Study text ->
*** Begin section ***

An internal function for calibration of weights using empirical likelihood method

calib_el performs calibration using empirical likelihood (EL) method. The function is taken from Wu (2005). If algorithm has problem with convergence constrOptim is used instead (as in Zhang, Han and Wu (2022)).

In (pseudo) EL the following (pseudo) EL function is maximized

\[\sum_{i \in r} d_i\log(p_i),\]

under the following constraint

\[\sum_{i \in r} p_i = 1,\]

with constraints on quantiles (with notation as in Harms and Duchesne (2006))

\[\sum_{i \in r} p_i(a_{i} - \alpha/N) = 0,\]

where \(a_{i}\) is created using joint_calib_create_matrix function, and possibly means

\[\sum_{i \in r} p_i(x_{i} - \mu_{x}) = 0,\]

where \(\mu_{x}\) is known population mean of X. For simplicity of notation we assume only one quantile and one mean is known. This can be generalized to multiple quantiles and means.

Usage

calib_el(
  X,
  d,
  totals,
  maxit = 50,
  tol = 1e-08,
  eps = .Machine$double.eps,
  att = FALSE,
  ...
)

Arguments

X: matrix of variables for calibration of quantiles and totals (first column should be intercept),
d: initial d-weights for calibration (e.g. design-weights),
totals: vector of totals (where 1 element is the population size),
maxit: a numeric value giving the maximum number of iterations,
tol: the desired accuracy for the iterative procedure,
eps: the desired accuracy for computing the Moore-Penrose generalized inverse (see MASS::ginv()),
att: indicating whether the weights should sum up treatment group (for joint_calib_att function),
...: arguments passed to stats::optim via stats::constrOptim.

*** End section ***

Explore the material ->
A) Answer these questions about the calib_el documentation:
(i) Which function is used if the algorithm has trouble converging?
(ii) What is the default value of maxit?
(iii) What should the first column of X be?
B) Pick up the calib_el documentation after its last argument entry and continue writing it.

Records provided ->
*** Begin section ***

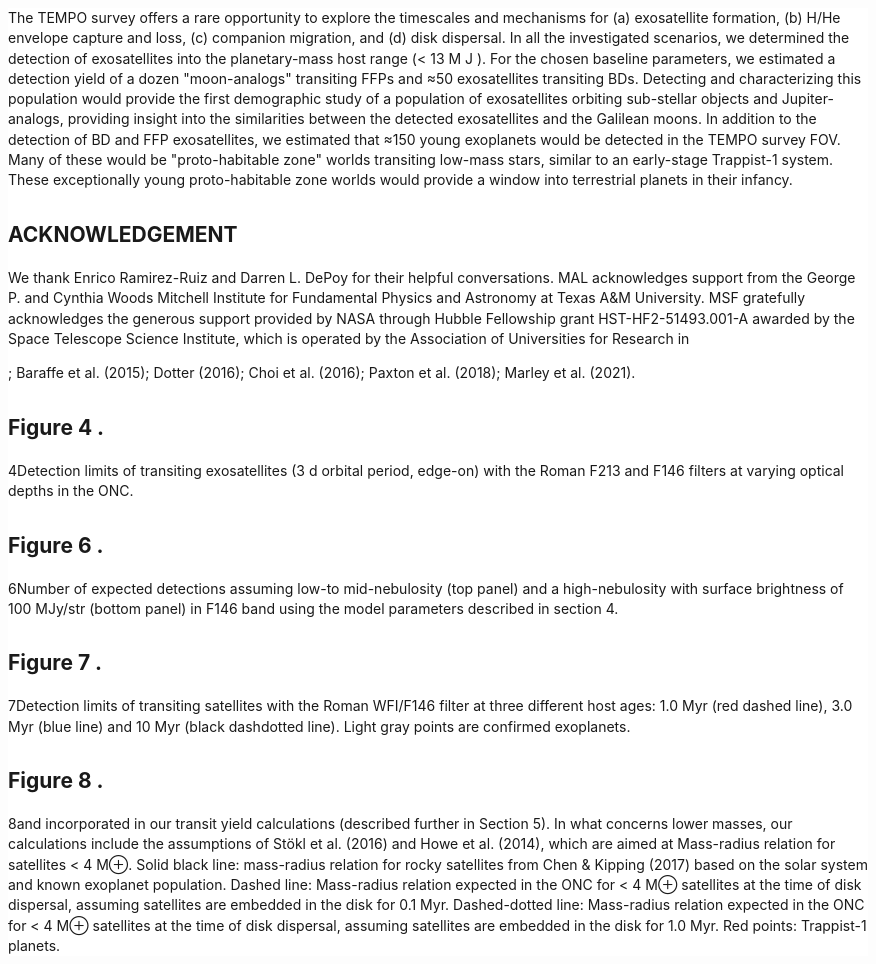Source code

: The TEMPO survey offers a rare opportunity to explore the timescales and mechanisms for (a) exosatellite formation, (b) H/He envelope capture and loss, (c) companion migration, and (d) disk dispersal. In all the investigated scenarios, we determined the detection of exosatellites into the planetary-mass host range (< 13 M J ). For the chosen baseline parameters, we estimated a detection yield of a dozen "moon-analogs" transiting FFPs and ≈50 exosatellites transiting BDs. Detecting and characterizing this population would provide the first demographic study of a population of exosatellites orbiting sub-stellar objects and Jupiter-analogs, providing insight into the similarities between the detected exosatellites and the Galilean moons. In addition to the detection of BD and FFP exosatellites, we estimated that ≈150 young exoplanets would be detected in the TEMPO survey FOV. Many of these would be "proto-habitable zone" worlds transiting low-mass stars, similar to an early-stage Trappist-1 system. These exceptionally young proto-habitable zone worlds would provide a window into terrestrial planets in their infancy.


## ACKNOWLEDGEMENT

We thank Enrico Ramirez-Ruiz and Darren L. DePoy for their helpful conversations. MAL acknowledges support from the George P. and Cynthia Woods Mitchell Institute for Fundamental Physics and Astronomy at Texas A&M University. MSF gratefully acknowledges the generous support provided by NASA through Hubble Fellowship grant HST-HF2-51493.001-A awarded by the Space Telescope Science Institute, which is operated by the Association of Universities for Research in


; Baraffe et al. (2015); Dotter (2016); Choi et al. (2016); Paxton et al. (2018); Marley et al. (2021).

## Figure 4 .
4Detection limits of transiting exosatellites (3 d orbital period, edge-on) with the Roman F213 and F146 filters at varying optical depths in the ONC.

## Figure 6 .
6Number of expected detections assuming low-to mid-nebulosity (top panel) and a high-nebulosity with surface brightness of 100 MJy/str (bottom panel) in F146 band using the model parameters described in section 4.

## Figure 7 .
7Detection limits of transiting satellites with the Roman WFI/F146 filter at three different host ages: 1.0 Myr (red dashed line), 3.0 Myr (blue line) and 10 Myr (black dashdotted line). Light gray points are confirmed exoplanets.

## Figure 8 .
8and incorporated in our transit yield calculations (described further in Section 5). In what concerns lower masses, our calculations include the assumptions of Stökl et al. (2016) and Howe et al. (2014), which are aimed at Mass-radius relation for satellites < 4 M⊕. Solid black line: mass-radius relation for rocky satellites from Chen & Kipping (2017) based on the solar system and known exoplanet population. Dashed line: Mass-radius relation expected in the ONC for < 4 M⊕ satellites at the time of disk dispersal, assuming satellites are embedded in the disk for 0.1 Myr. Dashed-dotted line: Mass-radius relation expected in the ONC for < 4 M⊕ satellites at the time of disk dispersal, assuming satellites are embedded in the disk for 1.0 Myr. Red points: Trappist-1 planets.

*** End section ***
*** Begin section ***

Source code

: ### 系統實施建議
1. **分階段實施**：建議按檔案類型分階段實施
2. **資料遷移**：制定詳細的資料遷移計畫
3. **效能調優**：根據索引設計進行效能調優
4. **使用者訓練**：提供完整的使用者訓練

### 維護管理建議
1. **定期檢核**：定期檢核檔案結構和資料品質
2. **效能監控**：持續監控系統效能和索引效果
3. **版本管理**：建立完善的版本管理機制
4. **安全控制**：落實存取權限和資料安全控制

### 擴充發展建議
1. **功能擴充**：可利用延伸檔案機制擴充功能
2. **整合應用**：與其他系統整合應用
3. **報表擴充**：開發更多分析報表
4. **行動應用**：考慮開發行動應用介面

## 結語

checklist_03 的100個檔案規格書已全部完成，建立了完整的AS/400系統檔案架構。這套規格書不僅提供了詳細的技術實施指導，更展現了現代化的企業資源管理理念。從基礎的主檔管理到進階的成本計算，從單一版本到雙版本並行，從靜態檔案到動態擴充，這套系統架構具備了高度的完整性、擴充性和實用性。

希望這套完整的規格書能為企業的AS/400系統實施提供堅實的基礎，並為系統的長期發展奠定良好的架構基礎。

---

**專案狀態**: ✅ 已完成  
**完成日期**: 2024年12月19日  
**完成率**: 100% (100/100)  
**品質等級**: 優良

*** End section ***
*** Begin section ***

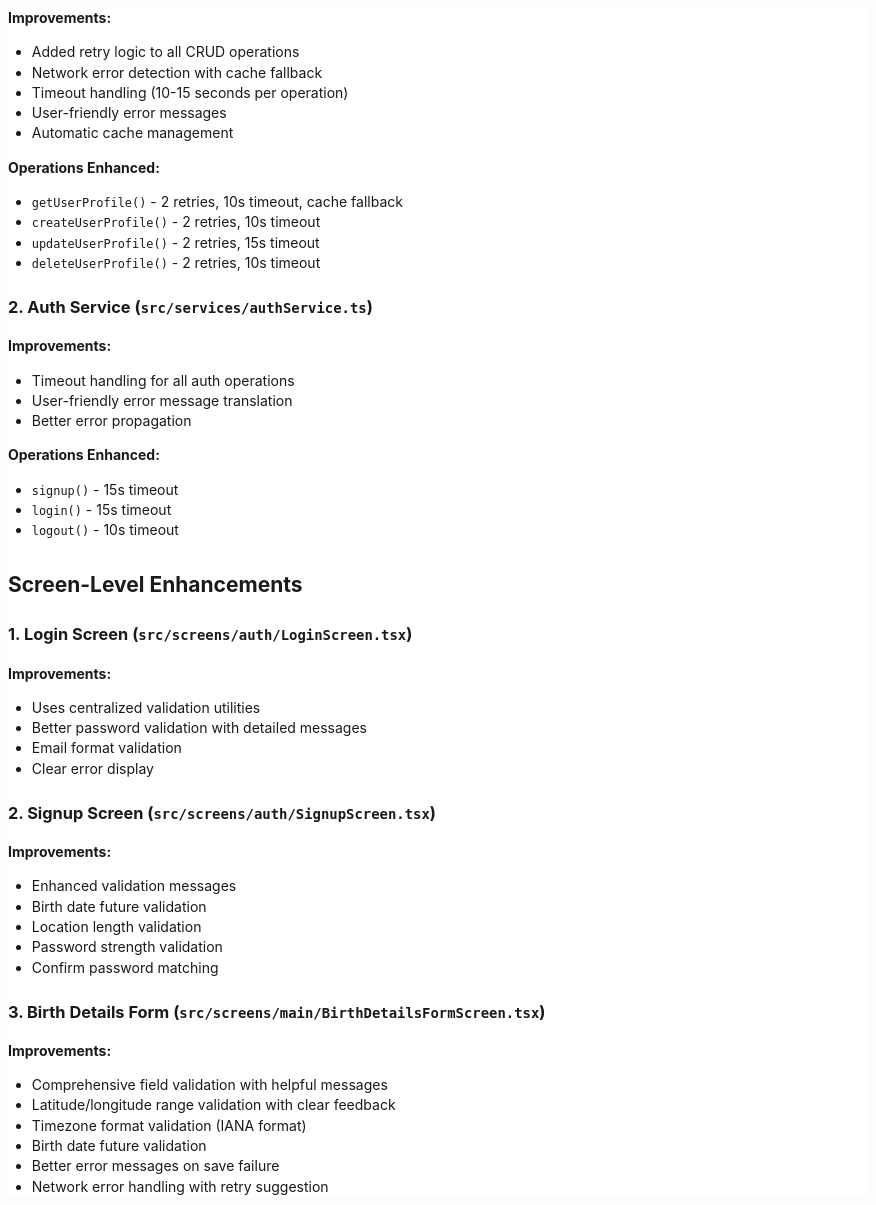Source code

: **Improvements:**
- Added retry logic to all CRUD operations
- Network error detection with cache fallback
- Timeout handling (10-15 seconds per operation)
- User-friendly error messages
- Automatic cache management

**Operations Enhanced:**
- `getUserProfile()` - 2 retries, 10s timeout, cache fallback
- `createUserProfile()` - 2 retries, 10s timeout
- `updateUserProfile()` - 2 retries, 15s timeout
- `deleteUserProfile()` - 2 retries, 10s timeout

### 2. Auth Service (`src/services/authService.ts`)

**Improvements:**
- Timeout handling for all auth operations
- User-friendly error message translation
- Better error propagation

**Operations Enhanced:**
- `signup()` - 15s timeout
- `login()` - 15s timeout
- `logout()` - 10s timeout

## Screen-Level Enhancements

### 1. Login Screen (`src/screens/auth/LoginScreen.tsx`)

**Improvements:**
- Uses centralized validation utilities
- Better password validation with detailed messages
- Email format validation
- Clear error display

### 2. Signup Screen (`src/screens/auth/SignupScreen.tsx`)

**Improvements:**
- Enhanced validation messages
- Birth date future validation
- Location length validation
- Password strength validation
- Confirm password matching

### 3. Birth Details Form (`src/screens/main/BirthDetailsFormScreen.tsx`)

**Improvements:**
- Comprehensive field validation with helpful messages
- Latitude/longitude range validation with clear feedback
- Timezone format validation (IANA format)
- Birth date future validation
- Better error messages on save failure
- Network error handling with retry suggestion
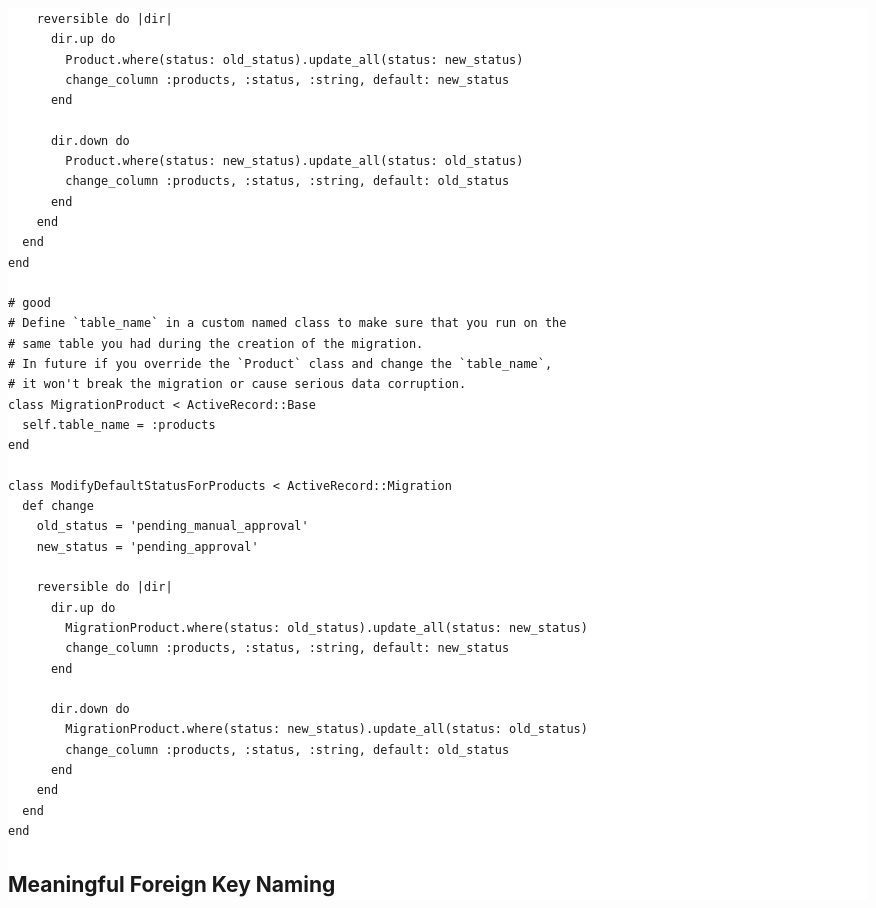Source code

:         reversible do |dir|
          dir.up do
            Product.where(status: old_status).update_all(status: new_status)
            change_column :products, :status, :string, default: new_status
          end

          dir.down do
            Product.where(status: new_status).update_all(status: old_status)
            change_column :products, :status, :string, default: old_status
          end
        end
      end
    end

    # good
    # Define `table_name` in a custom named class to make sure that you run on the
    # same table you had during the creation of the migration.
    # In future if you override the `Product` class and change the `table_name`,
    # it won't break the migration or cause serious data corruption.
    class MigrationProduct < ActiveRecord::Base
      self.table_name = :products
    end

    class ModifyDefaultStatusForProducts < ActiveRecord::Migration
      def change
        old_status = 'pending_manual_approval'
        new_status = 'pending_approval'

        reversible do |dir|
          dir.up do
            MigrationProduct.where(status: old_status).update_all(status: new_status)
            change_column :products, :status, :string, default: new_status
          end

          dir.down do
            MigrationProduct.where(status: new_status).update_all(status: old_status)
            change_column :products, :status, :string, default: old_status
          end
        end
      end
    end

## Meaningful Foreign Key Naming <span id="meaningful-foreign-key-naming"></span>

*** End section ***

Replies ->
A)
(i) constrOptim
(ii) 50
(iii) An intercept

B)
Value

Returns a vector of empirical likelihood g-weights

References

Wu, C. (2005). Algorithms and R codes for the pseudo empirical likelihood method in survey sampling. Survey Methodology, 31(2), 239 (code is taken from https://sas.uwaterloo.ca/~cbwu/Rcodes/LagrangeM2.txt).

Zhang, S., Han, P., and Wu, C. (2023) Calibration Techniques Encompassing Survey Sampling, Missing Data Analysis and Causal Inference. International Statistical Review, 91: 165–192. https://doi.org/10.1111/insr.12518 (code is taken from Supplementary Materials).

Author

Maciej Beręsewicz based on Wu (2005) and Zhang, Han and Wu (2022)

Examples

## generate data based on Haziza and Lesage (2016)
set.seed(123)
N <- 1000
x <- runif(N, 0, 80)
y <- exp(-0.1 + 0.1*x) + rnorm(N, 0, 300)
p <- rbinom(N, 1, prob = exp(-0.2 - 0.014*x))
totals_known <- c(N=N, x=sum(x))
df <- data.frame(x, y, p)
df_resp <- df[df$p == 1, ]
df_resp$d <- N/nrow(df_resp)
res <- calib_el(X = model.matrix(~x, df_resp),
                d = df_resp$d,
                totals = totals_known)
data.frame(known = totals_known, estimated=colSums(res*df_resp$d*model.matrix(~x, df_resp)))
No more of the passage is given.